> _Directions for this task_: Return every entry exactly as written, with the pictures removed.

> _Exercise inputs_:

[Start of section]

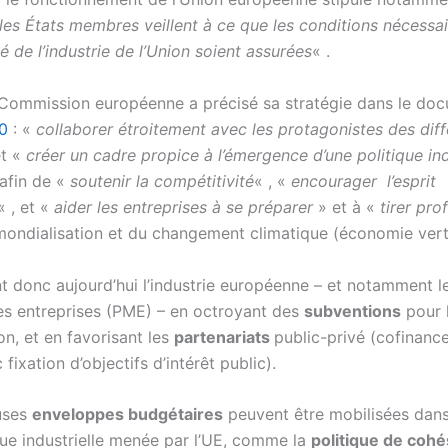
 les États membres veillent à ce que les conditions nécessai
é de l’industrie de l’Union soient assurées
« .
 Commission européenne a précisé sa stratégie dans le do
0
: «
collaborer étroitement avec les protagonistes des diff
t «
créer un
cadre propice à l’émergence d’une politique ind
 afin de «
soutenir la compétitivité
« , «
encourager l’esprit
« , et «
aider les entreprises à se préparer
» et à «
tirer prof
 mondialisation et du changement climatique (économie vert
t donc aujourd’hui l’industrie européenne – et notamment le
s entreprises (PME) – en octroyant des
subventions
pour 
ion, et en favorisant les
partenariats
public-privé (cofinan
 fixation d’objectifs d’intérêt public).
uses
enveloppes budgétaires
peuvent être mobilisées dans
ique industrielle menée par l’UE, comme la
politique de cohé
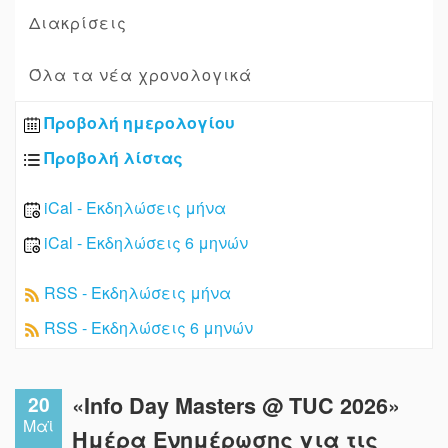
Διακρίσεις
Όλα τα νέα χρονολογικά
Προβολή ημερολογίου
Προβολή λίστας
iCal - Εκδηλώσεις μήνα
iCal - Εκδηλώσεις 6 μηνών
RSS - Εκδηλώσεις μήνα
RSS - Εκδηλώσεις 6 μηνών
20
«Info Day Masters @ TUC 2026»
Μαϊ
Ημέρα Ενημέρωσης για τις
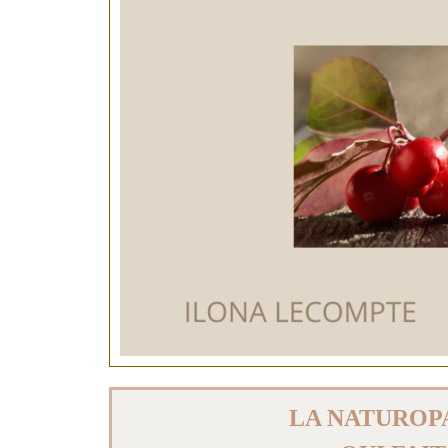
LA NATUROP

[End of section]

> _Response to the task_:
 les États membres veillent à ce que les conditions nécessai
é de l’industrie de l’Union soient assurées
« .
 Commission européenne a précisé sa stratégie dans le do
0
: «
collaborer étroitement avec les protagonistes des diff
t «
créer un
cadre propice à l’émergence d’une politique ind
 afin de «
soutenir la compétitivité
« , «
encourager l’esprit
« , et «
aider les entreprises à se préparer
» et à «
tirer prof
 mondialisation et du changement climatique (économie vert
t donc aujourd’hui l’industrie européenne – et notamment le
s entreprises (PME) – en octroyant des
subventions
pour 
ion, et en favorisant les
partenariats
public-privé (cofinan
 fixation d’objectifs d’intérêt public).
uses
enveloppes budgétaires
peuvent être mobilisées dans
ique industrielle menée par l’UE, comme la
politique de cohé
Διακρίσεις
Όλα τα νέα χρονολογικά
Προβολή ημερολογίου
Προβολή λίστας
iCal - Εκδηλώσεις μήνα
iCal - Εκδηλώσεις 6 μηνών
RSS - Εκδηλώσεις μήνα
RSS - Εκδηλώσεις 6 μηνών
20
«Info Day Masters @ TUC 2026»
Μαϊ
Ημέρα Ενημέρωσης για τις
LA NATUROP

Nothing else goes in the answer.